4
votes

I'm writing a tool to parse Ada source file with the grammar provided in 2005 Annex P.

  1. With following piece of code, I know ["03C0"] stands for "greek letter Pi", but is it a legal variable name?

    01 package Ada.Numerics is
    02    Pi : constant := 3.14159_26535_89793_23846_26433_83279_50288_41971_69399_37511;
    03    ["03C0"] : constant := Pi;
    04    e : constant := 2.71828_18284_59045_23536_02874_71352_66249_77572_47093_69996;
    05 end Ada.Numerics;
    
  2. When using the grammar to parse line 03, I currently come to "basic_declaration". Which is the next rule? And next next rule? Next next next rule? Until ["03C0"] can be successfully parsed. Eventually, the question should be: Which rule parsed ["03C0"]?

The Ada Reference Manual is at: http://www.adaic.org/resources/add_content/standards/05rm/RM-Final.pdf

Ada Reference Manual Page 702 in PDF, Page 676 at the right down corner of the page . Annex P / 3.1

    3.1
    basic_declaration ::=
        type_declaration | subtype_declaration
        | object_declaration | number_declaration
        | subprogram_declaration | abstract_subprogram_declaration
        | null_procedure_declaration | package_declaration
        | renaming_declaration | exception_declaration
        | generic_declaration | generic_instantiation

I've done further investigation based on oenone's answer.
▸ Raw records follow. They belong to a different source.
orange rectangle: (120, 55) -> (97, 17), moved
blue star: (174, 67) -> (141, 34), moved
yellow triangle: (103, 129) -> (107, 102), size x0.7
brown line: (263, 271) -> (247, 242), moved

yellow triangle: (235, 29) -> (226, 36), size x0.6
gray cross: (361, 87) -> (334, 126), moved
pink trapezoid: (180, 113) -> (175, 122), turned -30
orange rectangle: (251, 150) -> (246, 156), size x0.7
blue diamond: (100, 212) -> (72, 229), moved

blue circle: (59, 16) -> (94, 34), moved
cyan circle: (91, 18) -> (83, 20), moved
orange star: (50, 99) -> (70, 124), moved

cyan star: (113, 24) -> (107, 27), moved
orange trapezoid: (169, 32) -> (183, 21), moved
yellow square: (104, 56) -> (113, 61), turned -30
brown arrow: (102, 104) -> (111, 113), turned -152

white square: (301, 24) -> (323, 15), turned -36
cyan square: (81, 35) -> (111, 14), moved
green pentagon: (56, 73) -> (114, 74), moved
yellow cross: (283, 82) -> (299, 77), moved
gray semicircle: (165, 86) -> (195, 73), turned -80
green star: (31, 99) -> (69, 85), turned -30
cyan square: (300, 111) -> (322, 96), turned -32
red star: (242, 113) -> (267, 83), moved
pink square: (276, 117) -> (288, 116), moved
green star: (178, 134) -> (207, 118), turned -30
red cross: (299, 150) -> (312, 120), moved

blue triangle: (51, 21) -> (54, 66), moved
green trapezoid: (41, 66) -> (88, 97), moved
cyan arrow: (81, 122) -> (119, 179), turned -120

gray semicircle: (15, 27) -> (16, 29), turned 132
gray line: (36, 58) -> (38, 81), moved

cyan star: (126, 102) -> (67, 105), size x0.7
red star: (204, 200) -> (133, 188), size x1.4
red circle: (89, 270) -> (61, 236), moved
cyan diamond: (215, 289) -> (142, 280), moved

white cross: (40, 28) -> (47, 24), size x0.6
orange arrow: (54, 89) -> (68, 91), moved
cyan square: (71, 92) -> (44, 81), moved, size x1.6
  1. If I use ["03C0"] in the code, the character set does not need to be "UTF-8", which makes sense. When compile, I need "gnatmake -gnatWb Hello.adb".
  2. If I use p in the code, I must change the character set to "UTF-8", otherwise the GPS will not recognize this character and prompt a message. After I change it to UTF-8, I need to use "gnatmake -gnatW8 Hello.adb" to compile.
  3. I tried to change ["03C0"] to ["abcd"] and compile again, it will fail, saying "invalid wide character in identifier".
    I GUESS: If ["03C0"] is parsed by grammar only, ["abcd"] will also pass the grammar check. So from the fail result and message, I can say, GNAT works in this way: there is a pre-process before send source file to the grammar parser. The pre-process will evaluate the unicode value, check whether or not it is in the valid wide character set. If it is inside the valid wide character set, it will continue send to the grammar parser. Otherwise, fail.
1

1 Answers

4
votes

1: see A.5 The Numerics Package - the RM uses the correct unicode character. Your quote seems to be from the GNAT package. For this, see the GNAT Users Guide about how to tell GNAT which encoding it should use.

2: No rule from the ARM. It is an encoding question, which is done by the implementation (GNAT). ["03C0"] (with -gnatWb, which is default) is handled like π (with -gnatW8) or even Pi as valid identifier for a variable name (or in this case constant).